Le financement de plusieurs agences fédérales doit expirer vendredi après minuit, ce qui incite les sénateurs démocrates à s'opposer au projet de loi, exigeant des changements importants au financement du DHS. Selon Time, ils ont signalé leur volonté de bloquer l'adoption du projet de loi, même si cela conduit à une fermeture du gouvernement. Le désaccord survient dans un contexte de surveillance accrue de la secrétaire à la Sécurité intérieure, Kristi Noem, certains républicains allant même jusqu'à demander sa démission, comme le rapporte Vox.
Ajoutant à l'agitation politique, les tensions avec l'Iran se sont intensifiées, le président Trump suggérant que des options militaires sont envisagées à la suite d'interventions dans des manifestations à travers le pays le 28 janvier 2026, selon Vox.

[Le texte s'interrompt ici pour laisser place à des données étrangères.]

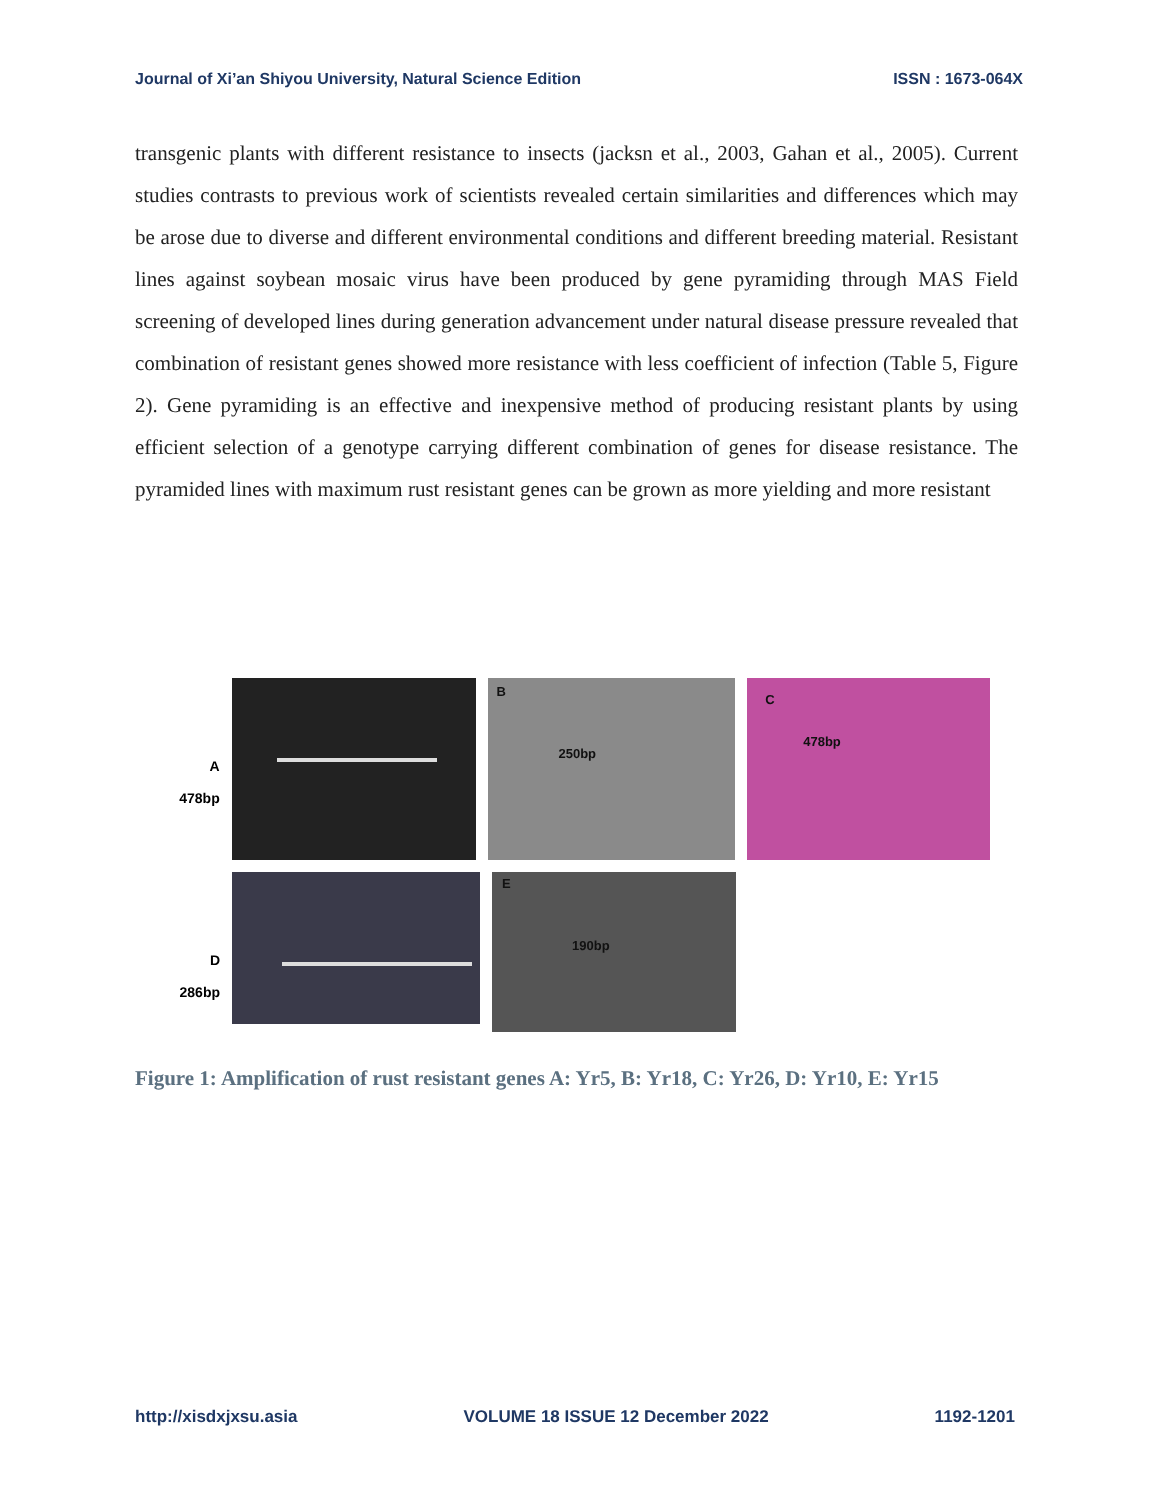Journal of Xi’an Shiyou University, Natural Science Edition ISSN : 1673-064X
transgenic plants with different resistance to insects (jacksn et al., 2003, Gahan et al., 2005). Current studies contrasts to previous work of scientists revealed certain similarities and differences which may be arose due to diverse and different environmental conditions and different breeding material. Resistant lines against soybean mosaic virus have been produced by gene pyramiding through MAS Field screening of developed lines during generation advancement under natural disease pressure revealed that combination of resistant genes showed more resistance with less coefficient of infection (Table 5, Figure 2). Gene pyramiding is an effective and inexpensive method of producing resistant plants by using efficient selection of a genotype carrying different combination of genes for disease resistance. The pyramided lines with maximum rust resistant genes can be grown as more yielding and more resistant
A
478bp
B
250bp
C
478bp
D
286bp
E
190bp
Figure 1: Amplification of rust resistant genes A: Yr5, B: Yr18, C: Yr26, D: Yr10, E: Yr15
http://xisdxjxsu.asia VOLUME 18 ISSUE 12 December 2022 1192-1201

Les remarques de Trump ont contribué à l'escalade des tensions entre Washington et Téhéran, alors que les débats sur une possible intervention américaine ont été largement couverts par les médias iraniens dans un contexte de troubles persistants.

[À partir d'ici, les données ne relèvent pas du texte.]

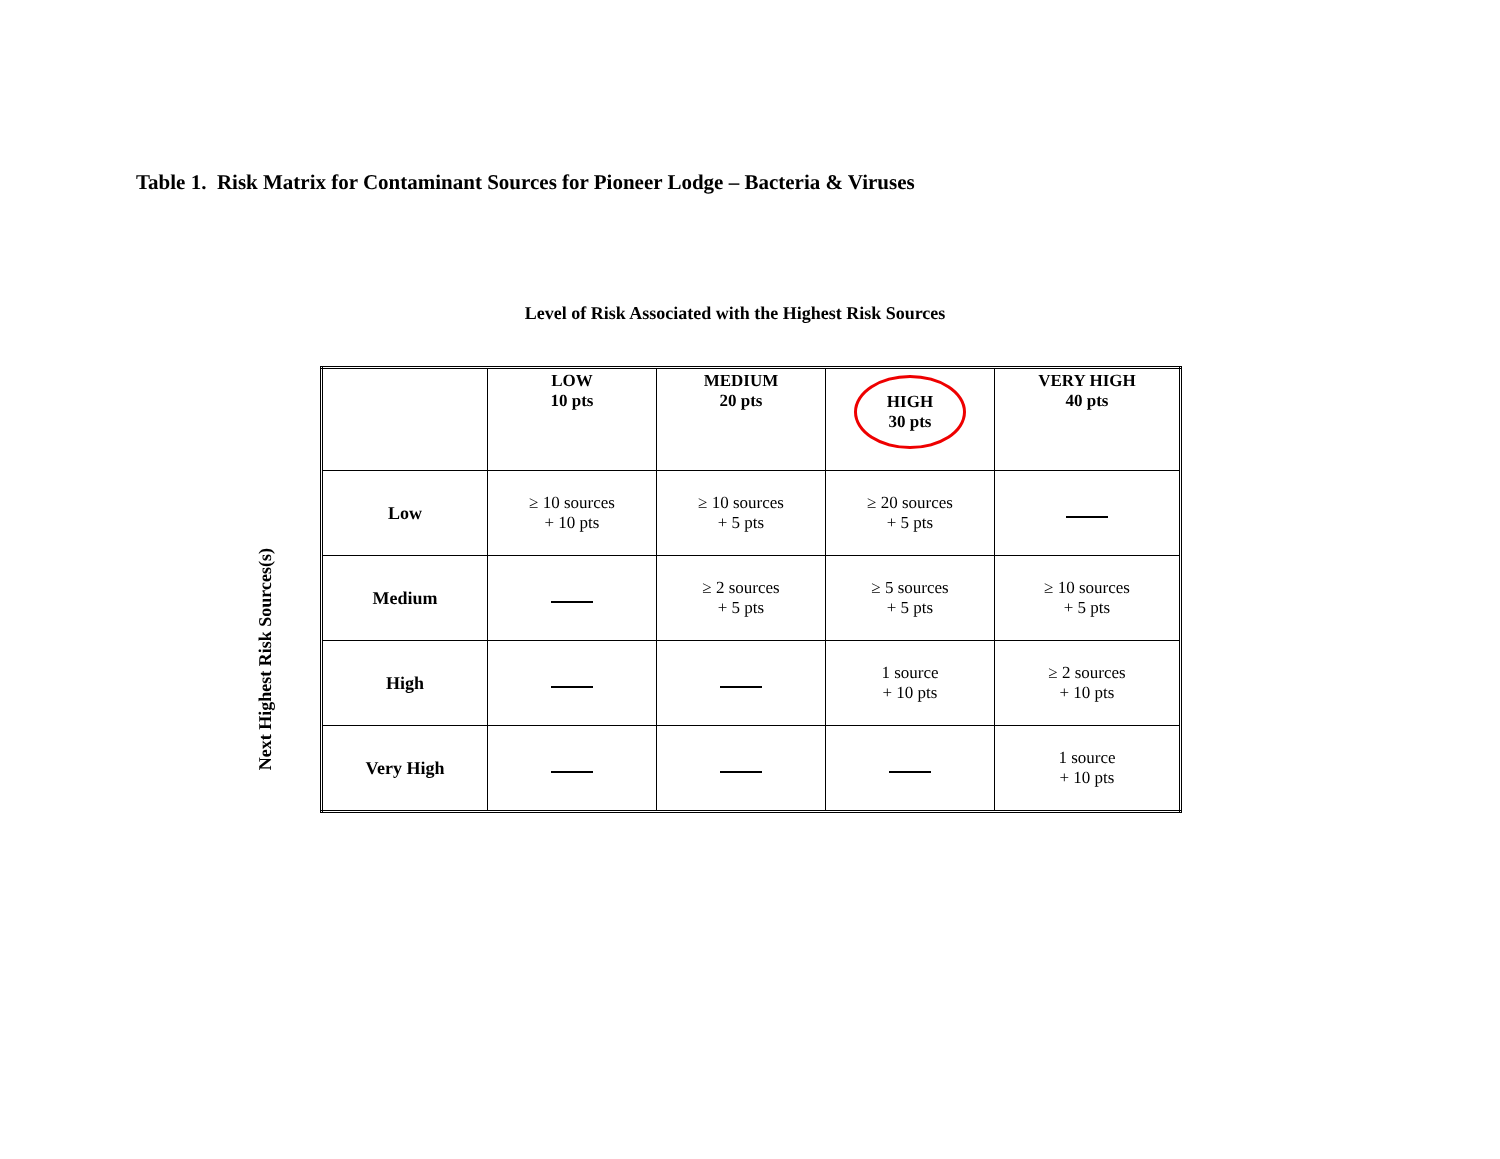Table 1. Risk Matrix for Contaminant Sources for Pioneer Lodge – Bacteria & Viruses
Level of Risk Associated with the Highest Risk Sources
Next Highest Risk Sources(s)
| | LOW 10 pts | MEDIUM 20 pts | HIGH 30 pts | VERY HIGH 40 pts |
| --- | --- | --- | --- | --- |
| Low | ≥ 10 sources + 10 pts | ≥ 10 sources + 5 pts | ≥ 20 sources + 5 pts | |
| Medium | | ≥ 2 sources + 5 pts | ≥ 5 sources + 5 pts | ≥ 10 sources + 5 pts |
| High | | | 1 source + 10 pts | ≥ 2 sources + 10 pts |
| Very High | | | | 1 source + 10 pts |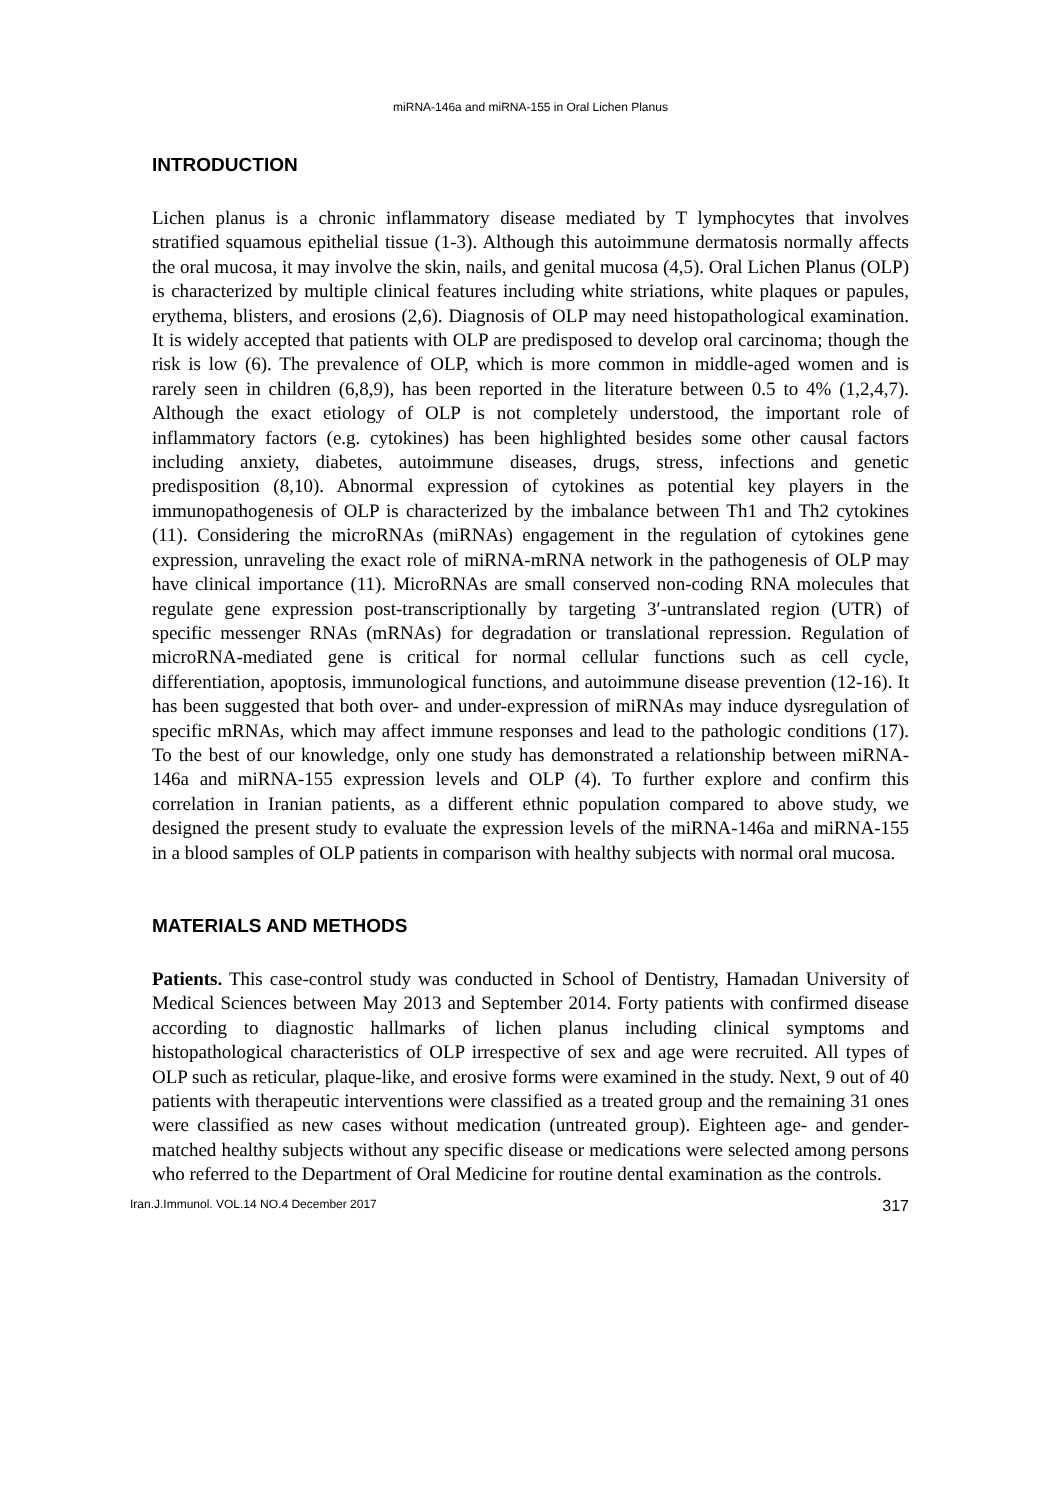miRNA-146a and miRNA-155 in Oral Lichen Planus
INTRODUCTION
Lichen planus is a chronic inflammatory disease mediated by T lymphocytes that involves stratified squamous epithelial tissue (1-3). Although this autoimmune dermatosis normally affects the oral mucosa, it may involve the skin, nails, and genital mucosa (4,5). Oral Lichen Planus (OLP) is characterized by multiple clinical features including white striations, white plaques or papules, erythema, blisters, and erosions (2,6). Diagnosis of OLP may need histopathological examination. It is widely accepted that patients with OLP are predisposed to develop oral carcinoma; though the risk is low (6). The prevalence of OLP, which is more common in middle-aged women and is rarely seen in children (6,8,9), has been reported in the literature between 0.5 to 4% (1,2,4,7). Although the exact etiology of OLP is not completely understood, the important role of inflammatory factors (e.g. cytokines) has been highlighted besides some other causal factors including anxiety, diabetes, autoimmune diseases, drugs, stress, infections and genetic predisposition (8,10). Abnormal expression of cytokines as potential key players in the immunopathogenesis of OLP is characterized by the imbalance between Th1 and Th2 cytokines (11). Considering the microRNAs (miRNAs) engagement in the regulation of cytokines gene expression, unraveling the exact role of miRNA-mRNA network in the pathogenesis of OLP may have clinical importance (11). MicroRNAs are small conserved non-coding RNA molecules that regulate gene expression post-transcriptionally by targeting 3′-untranslated region (UTR) of specific messenger RNAs (mRNAs) for degradation or translational repression. Regulation of microRNA-mediated gene is critical for normal cellular functions such as cell cycle, differentiation, apoptosis, immunological functions, and autoimmune disease prevention (12-16). It has been suggested that both over- and under-expression of miRNAs may induce dysregulation of specific mRNAs, which may affect immune responses and lead to the pathologic conditions (17). To the best of our knowledge, only one study has demonstrated a relationship between miRNA-146a and miRNA-155 expression levels and OLP (4). To further explore and confirm this correlation in Iranian patients, as a different ethnic population compared to above study, we designed the present study to evaluate the expression levels of the miRNA-146a and miRNA-155 in a blood samples of OLP patients in comparison with healthy subjects with normal oral mucosa.
MATERIALS AND METHODS
Patients. This case-control study was conducted in School of Dentistry, Hamadan University of Medical Sciences between May 2013 and September 2014. Forty patients with confirmed disease according to diagnostic hallmarks of lichen planus including clinical symptoms and histopathological characteristics of OLP irrespective of sex and age were recruited. All types of OLP such as reticular, plaque-like, and erosive forms were examined in the study. Next, 9 out of 40 patients with therapeutic interventions were classified as a treated group and the remaining 31 ones were classified as new cases without medication (untreated group). Eighteen age- and gender-matched healthy subjects without any specific disease or medications were selected among persons who referred to the Department of Oral Medicine for routine dental examination as the controls.
Iran.J.Immunol. VOL.14 NO.4 December 2017 317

Parallèlement, un rapport du Congressional Budget Office (CBO) a révélé le coût important du déploiement par le président Trump de troupes de la Garde nationale dans plusieurs villes américaines au cours de l'année écoulée. Le CBO estime que les déploiements à Los Angeles, Washington, D.C., Memphis, Portland et Chicago jusqu'en décembre ont coûté aux contribuables près de 500 millions de dollars, selon Time. Ces déploiements, initiés en juin, ont été défendus par le président comme nécessaires pour réprimer la criminalité, mais ont fait l'objet de contestations judiciaires et ont suscité l'indignation des dirigeants locaux et des États, ainsi que des résidents.